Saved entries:

►

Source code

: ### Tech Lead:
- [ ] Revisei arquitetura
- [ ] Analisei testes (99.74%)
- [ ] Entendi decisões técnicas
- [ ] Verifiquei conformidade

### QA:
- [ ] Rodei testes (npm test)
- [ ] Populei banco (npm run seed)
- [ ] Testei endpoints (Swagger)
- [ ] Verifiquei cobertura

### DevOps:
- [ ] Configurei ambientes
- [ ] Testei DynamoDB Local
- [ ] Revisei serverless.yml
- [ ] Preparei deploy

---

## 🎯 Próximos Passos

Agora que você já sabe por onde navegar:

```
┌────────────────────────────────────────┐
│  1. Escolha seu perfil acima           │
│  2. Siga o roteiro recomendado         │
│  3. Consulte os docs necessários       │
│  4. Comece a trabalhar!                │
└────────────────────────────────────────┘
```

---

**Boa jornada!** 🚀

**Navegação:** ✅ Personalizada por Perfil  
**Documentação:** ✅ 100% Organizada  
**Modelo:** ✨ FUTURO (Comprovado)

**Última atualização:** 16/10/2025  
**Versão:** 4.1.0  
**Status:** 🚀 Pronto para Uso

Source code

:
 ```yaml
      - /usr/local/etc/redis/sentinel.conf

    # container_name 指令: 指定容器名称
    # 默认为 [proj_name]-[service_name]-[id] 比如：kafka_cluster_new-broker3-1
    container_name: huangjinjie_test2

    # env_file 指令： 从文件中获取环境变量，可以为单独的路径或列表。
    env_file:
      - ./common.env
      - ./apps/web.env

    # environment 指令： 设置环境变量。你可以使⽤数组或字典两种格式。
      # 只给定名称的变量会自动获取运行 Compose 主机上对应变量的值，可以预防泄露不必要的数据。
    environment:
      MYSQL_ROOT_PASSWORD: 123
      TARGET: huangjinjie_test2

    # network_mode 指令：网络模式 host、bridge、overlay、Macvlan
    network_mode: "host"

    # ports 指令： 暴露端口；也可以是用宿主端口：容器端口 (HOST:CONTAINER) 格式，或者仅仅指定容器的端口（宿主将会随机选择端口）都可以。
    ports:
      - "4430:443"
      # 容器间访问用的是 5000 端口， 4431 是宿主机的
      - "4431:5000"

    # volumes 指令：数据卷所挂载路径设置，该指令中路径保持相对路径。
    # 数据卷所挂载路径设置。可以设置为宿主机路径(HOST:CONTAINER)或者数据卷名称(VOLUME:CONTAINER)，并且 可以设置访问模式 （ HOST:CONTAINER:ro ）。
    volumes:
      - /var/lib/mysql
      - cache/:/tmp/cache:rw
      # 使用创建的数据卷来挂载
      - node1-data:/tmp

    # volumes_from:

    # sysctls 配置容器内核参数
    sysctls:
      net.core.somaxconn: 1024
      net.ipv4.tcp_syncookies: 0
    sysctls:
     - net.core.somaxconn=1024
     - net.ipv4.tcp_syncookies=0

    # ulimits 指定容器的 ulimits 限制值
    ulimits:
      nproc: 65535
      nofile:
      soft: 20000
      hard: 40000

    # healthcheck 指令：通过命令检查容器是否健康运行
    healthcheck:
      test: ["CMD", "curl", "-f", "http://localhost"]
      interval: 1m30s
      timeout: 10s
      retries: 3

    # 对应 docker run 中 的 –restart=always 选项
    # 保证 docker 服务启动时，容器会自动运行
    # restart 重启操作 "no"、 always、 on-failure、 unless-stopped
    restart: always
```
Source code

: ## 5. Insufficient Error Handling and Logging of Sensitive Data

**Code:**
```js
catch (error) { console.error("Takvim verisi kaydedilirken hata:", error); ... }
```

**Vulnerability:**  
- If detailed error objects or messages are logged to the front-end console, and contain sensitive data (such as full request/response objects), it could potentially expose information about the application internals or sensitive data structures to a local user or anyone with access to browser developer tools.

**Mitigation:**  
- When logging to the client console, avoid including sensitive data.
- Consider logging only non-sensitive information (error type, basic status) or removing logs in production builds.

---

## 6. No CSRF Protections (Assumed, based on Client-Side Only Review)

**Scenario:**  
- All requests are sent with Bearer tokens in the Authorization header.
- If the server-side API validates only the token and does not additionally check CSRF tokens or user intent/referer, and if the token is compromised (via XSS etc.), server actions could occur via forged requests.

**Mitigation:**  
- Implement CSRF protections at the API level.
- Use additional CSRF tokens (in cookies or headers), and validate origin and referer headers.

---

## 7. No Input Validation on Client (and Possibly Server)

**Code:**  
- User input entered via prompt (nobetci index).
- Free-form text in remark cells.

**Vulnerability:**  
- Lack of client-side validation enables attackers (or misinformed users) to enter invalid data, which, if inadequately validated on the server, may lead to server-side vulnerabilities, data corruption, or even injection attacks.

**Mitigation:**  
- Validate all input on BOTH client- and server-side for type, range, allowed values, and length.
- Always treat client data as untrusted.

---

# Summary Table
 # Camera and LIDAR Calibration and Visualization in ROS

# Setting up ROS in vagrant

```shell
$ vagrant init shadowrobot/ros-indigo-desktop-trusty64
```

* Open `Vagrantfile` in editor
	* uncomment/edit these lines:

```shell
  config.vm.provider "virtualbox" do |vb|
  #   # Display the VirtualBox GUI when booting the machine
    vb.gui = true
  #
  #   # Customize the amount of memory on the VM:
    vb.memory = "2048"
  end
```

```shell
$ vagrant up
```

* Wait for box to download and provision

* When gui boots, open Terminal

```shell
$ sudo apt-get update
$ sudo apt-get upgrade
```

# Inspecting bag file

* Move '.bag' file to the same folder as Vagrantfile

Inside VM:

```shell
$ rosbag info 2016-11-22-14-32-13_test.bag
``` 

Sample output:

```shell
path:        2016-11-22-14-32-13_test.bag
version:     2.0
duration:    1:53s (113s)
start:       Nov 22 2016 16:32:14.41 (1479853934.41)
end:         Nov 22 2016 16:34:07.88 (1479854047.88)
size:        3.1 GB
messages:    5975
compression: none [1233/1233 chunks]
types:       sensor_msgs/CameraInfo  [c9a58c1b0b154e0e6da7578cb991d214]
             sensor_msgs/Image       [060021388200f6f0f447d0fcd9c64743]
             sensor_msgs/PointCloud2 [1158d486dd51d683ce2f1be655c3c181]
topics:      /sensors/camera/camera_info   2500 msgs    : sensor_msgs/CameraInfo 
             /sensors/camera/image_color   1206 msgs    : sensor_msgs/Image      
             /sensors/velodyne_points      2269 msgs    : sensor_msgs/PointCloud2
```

◄

> **Task**
Word search in the records above: please count the lines holding "information" and state the count alone.

> **Solution**
2